Outsourced database protocols with fixed communication overhead leak the communication volume.

This includes “full-fledged” protocols based on FHE (Fully homomorphic encryption)or ORAM (Oblivious RAM) in the natural way.

How the reconstruction works (as best I can tell…)

This part of the paper is pretty terse. I’ll explain what I can…

When access pattern leakage is available

Given a typical system based on order-preserving encryption or on symmetric searchable encryption that leaks access patterns, then a reconstruction attack can proceed by determining a mapping from search key domain element to record. This relies on being able to define an ordering on search keys.

  • Sample enough queries so that all subsets of indices (in the domain) that can match a query are returned with high probability.
  • Deduce an initial estimate of ordering over the sets of returned records, in which they are sorted by search key. This is done using a greedy algorithm that really needs a bit more explanation (in the paper itself) for me to be able to grok it sufficiently to be able to explain it to you. Some of the seven sins are present here!

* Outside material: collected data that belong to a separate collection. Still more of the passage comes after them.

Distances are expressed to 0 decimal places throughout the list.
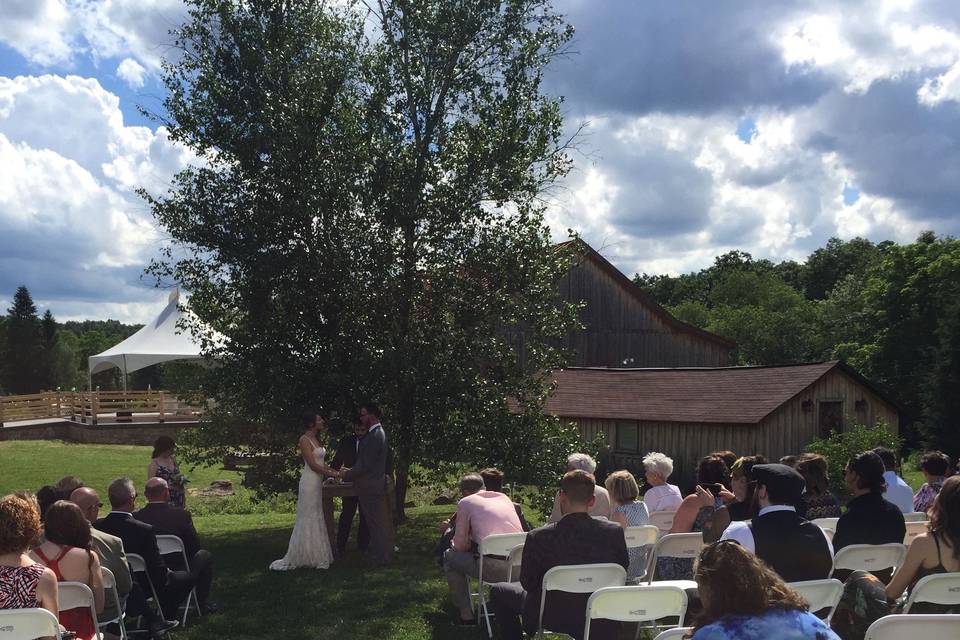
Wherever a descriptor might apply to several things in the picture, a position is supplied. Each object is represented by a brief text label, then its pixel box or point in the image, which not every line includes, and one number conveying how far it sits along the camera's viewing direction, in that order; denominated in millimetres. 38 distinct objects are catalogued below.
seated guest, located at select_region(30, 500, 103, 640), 5723
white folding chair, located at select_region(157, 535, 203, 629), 7828
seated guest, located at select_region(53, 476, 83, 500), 7243
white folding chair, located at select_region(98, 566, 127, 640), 6230
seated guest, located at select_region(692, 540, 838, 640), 3312
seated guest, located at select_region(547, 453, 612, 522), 8016
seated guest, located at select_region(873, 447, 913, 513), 9258
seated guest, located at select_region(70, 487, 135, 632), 6398
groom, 11023
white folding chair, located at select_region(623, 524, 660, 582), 7304
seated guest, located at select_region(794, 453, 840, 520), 7715
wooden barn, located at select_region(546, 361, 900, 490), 29109
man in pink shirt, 7910
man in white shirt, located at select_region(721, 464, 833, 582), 5305
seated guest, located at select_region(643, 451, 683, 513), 8508
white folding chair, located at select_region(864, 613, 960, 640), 4023
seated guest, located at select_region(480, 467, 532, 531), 8695
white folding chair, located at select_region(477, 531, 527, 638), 7469
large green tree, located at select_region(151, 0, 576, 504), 13867
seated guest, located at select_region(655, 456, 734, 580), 7281
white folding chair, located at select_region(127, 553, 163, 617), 7285
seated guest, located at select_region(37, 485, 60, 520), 7229
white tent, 37500
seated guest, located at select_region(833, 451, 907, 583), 6426
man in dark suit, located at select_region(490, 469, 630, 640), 5953
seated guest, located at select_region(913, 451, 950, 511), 9086
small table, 11391
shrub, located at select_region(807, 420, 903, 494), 26219
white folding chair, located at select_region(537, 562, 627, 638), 5750
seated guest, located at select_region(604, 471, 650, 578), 7945
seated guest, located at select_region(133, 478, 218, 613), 7977
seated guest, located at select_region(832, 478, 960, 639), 5000
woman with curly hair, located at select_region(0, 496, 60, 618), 5012
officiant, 12156
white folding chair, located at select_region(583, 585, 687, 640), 5125
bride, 10883
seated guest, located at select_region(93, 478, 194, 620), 7281
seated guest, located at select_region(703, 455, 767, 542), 6608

I shall present the author’s explanation with no further commentary, in the hope that you have more luck than I did!

  • Once we have the ordering, if there is at least one record for every domain position (in the search key domain) then we are done. But if there are gaps, we still need to determine which positions are empty…
  • This is done by ‘utilising the number of queries that include only the records at each position.’ This also requires a little more explanation! Pseudocode can be found in appendix B.

When only communication volume leakage is available

If there are n records, and N possible values in the domain of the search key (attribute to be recovered) then there are N(N+1)/2) distinct interval queries possible. Look at the number of queries ui that return 0 records, 1 record, 2 records, and so on. The result forms a system of n+1 quadratic equations, which can be factored into a form where the coefficients are u0…un. Solving the system of quadratic equations (using known algorithms) reveals the mapping from search key domain value to records.

Factorization might be slow for large numbers of records. Thus, we design a simple algorithm (in Appendix E) that checks the possible combinations […] in order to determine the correct values, and is faster than factorization in practice.

Are the constraints too artificial?

In reality queries are not uniform. However, we believe that our attacks represent a significant weakness that needs to be addressed, because (1) good systems should provide protection regardless of query distribution (2) uniform or almost uniform queries on a small subset of the domain are realistic, and when that happens our attacks apply, and (3) other than the assumption on the query distribution, our attack model is very weak. Our attacks show that secure outsourced databases should avoid being static non-storage-inflating, as well as with fixed communication overhead.